He's adrift, alone. He comes home to a quiet apartment of books and scotch and very few photo frames. What has he to memorialise, to display? There's a photo of his abeula and mami, an old frame face-down with the smiles of three young boys, and one final image of a younger Rafi with graduation cap on and arm slung around his little sister. They are all he has ever had.
And he thinks about Alex, about the small number of people he would ever stick his neck out for and who would return the favour; he can count them on one hand.
His phone buzzes and as he glances to the screen he realises belatedly that they're not really all he has, not anymore.

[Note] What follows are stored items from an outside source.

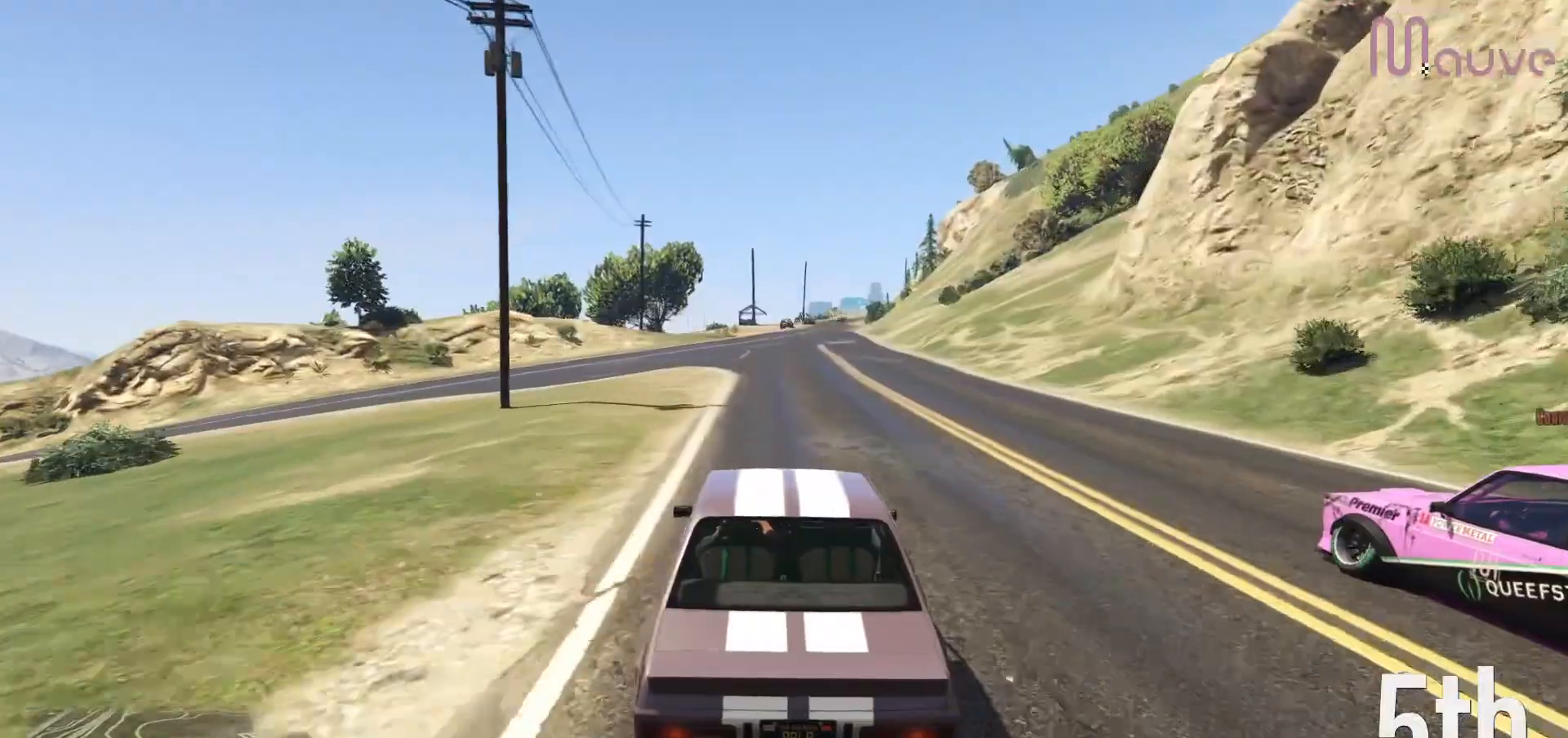
{"buttons": ["R2"], "left_stick": "center", "right_stick": "center", "events": []}
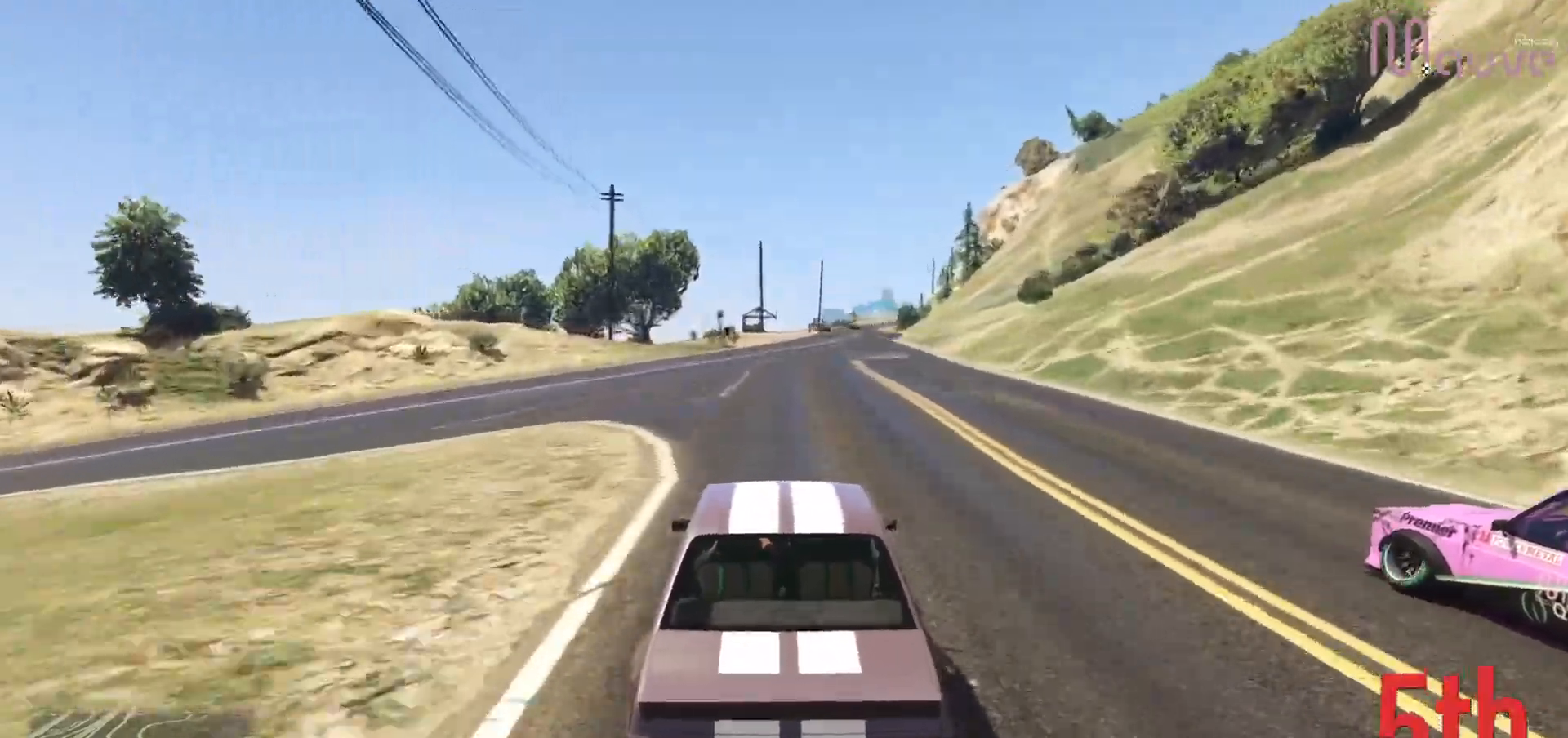
{"buttons": ["R2"], "left_stick": "center", "right_stick": "center", "events": [[350, "left_stick", "right"], [433, "left_stick", "center"]]}
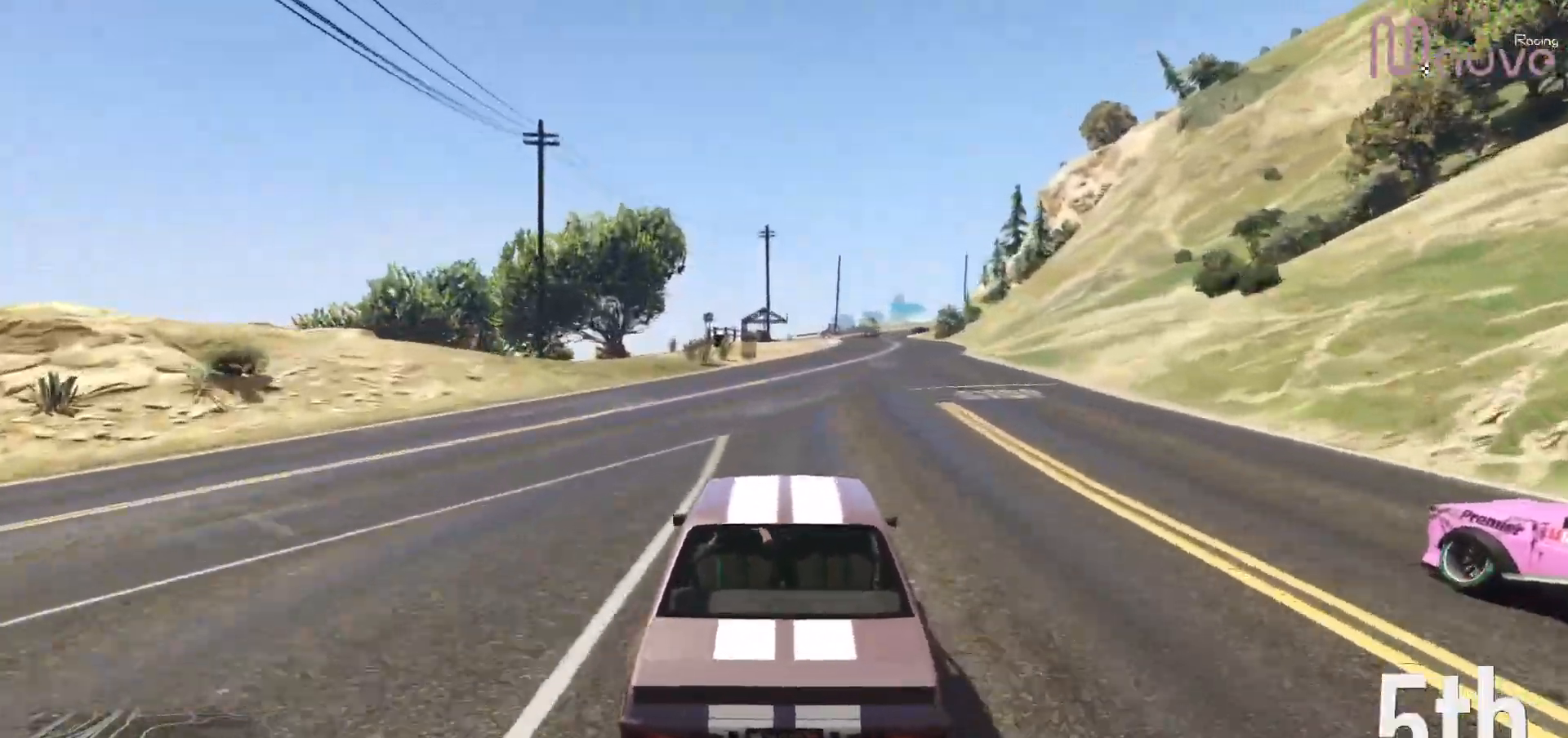
{"buttons": ["R2"], "left_stick": "center", "right_stick": "center", "events": [[267, "left_stick", "right"], [350, "left_stick", "center"]]}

The bar is loud and warm and his earlier concerns for being underdressed are dismissed. Finn intercepts him en route to the table with a warm hand clapped on his shoulder and a scotch thrust into his. They try to steer clear of talking shop and no one calls him Counsellor once, and it feels easy, like this could be where he belongs. Many refills later and the whole bar has lost all volume control, the music is throbbing and the squad is laughing as they scoot closer to be heard. He finds his arm thrown carelessly behind Liv, long fingers curling around the ends of her hair. Finn's recalling one of Munch's more spectacular conspiracy theories and he can feel the jumping of her ribs as she bellows with laughter. There are warning bells that would typically be going off in his head, extraction plans he would be implementing to leave the situation, but tonight he just smiles at the group and sips his scotch.

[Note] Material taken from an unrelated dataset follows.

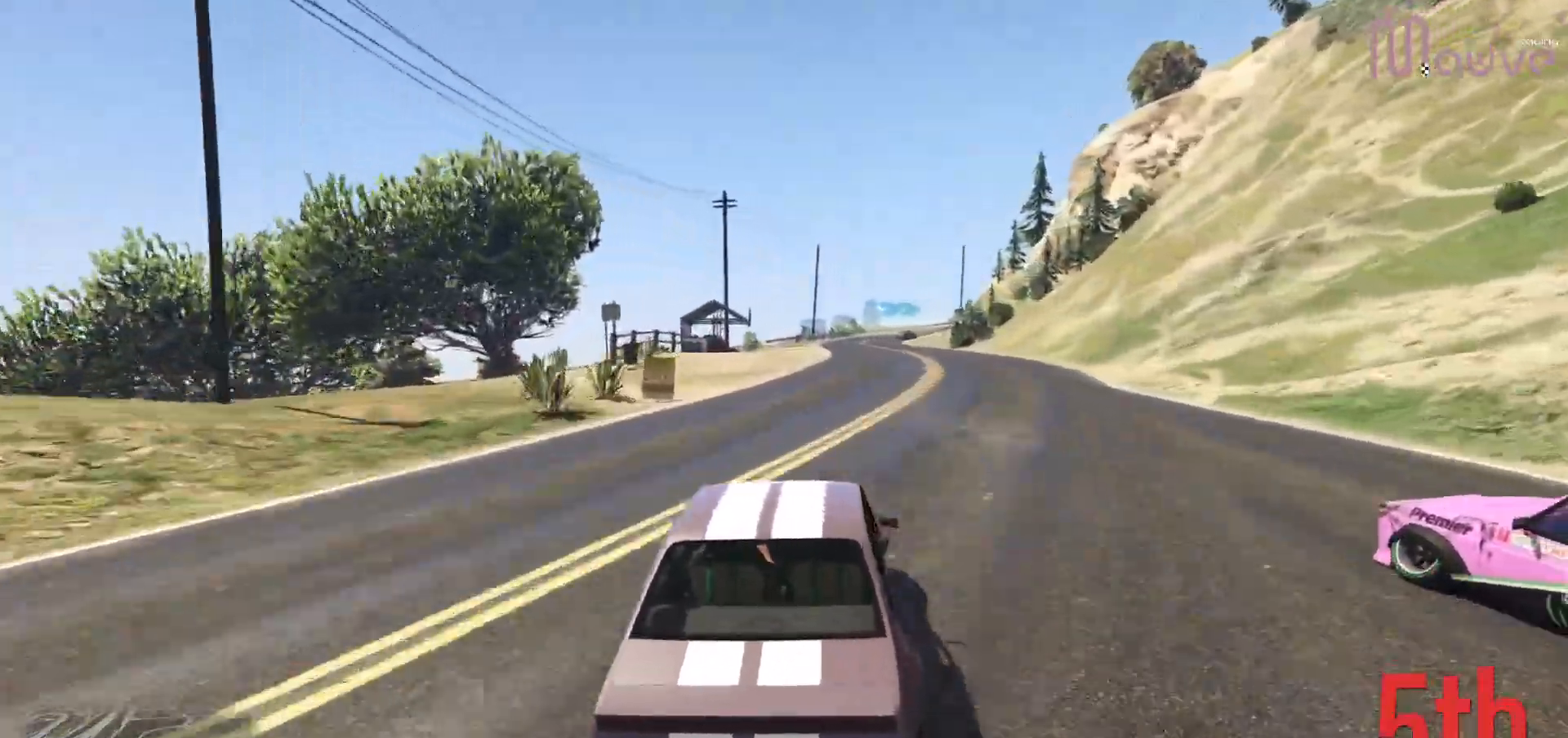
{"buttons": ["R2"], "left_stick": "center", "right_stick": "center", "events": [[117, "left_stick", "left"], [217, "left_stick", "center"], [367, "left_stick", "right"], [450, "left_stick", "center"]]}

He is struck by just how much he likes these people. Amanda's thick accent and Carisi's constant need for reassurance, Finn's perceptive eyes sparkling with a smile; he realises with a start that he wouldn't trade them for anything. He knows there are gaps in the table, ghosts crowding around them – memories of Cragen and Munch and Amaro, all the detectives he never met and all the DA's that came before him – but he imagines they'd smile at the ragdoll team trying to catch a break. It's been a long time since he belonged anywhere but he's beginning to see that there's a spot in this team, in this family, that they have opened up to him. He can be theirs, if they can be his. And it's not about the favours they can call upon or the times they can argue against him, it's about having someone to call late at night when the case is too heavy to bear alone, about shouting coffees and knowing instinctively that someone has your back.
They're parting ways with bright smiles and carefree waves and promises of tomorrow. Liv looks at her watch before stepping closer to him, and he hates the little skip in his heartbeat, hates the instinct to close that distance. Her hand is on his chest and he's certain she can feel the heavy thud against his ribs as she bends her head and places a firm kiss on his cheek. He's frozen, mouth intuitively curling into a smile as he looks at her with a question in his eyes. "Happy birthday Rafael."
There's a soft laugh that breaks through the loaded air between them as he asks in a hushed tone, "How did you know?"
"I'm a trained detective."
He walks her home, shoulders bumping, secure in the knowledge that Amanda has her own two escorts to get her safely home. It shouldn't be the case, he knows, they're tough, but after the past year he's glad to know no one is alone on the streets tonight.
And when he gets back to his own apartment and falls into the couch with a small smile he thinks that maybe it's time he buys a new photo-frame.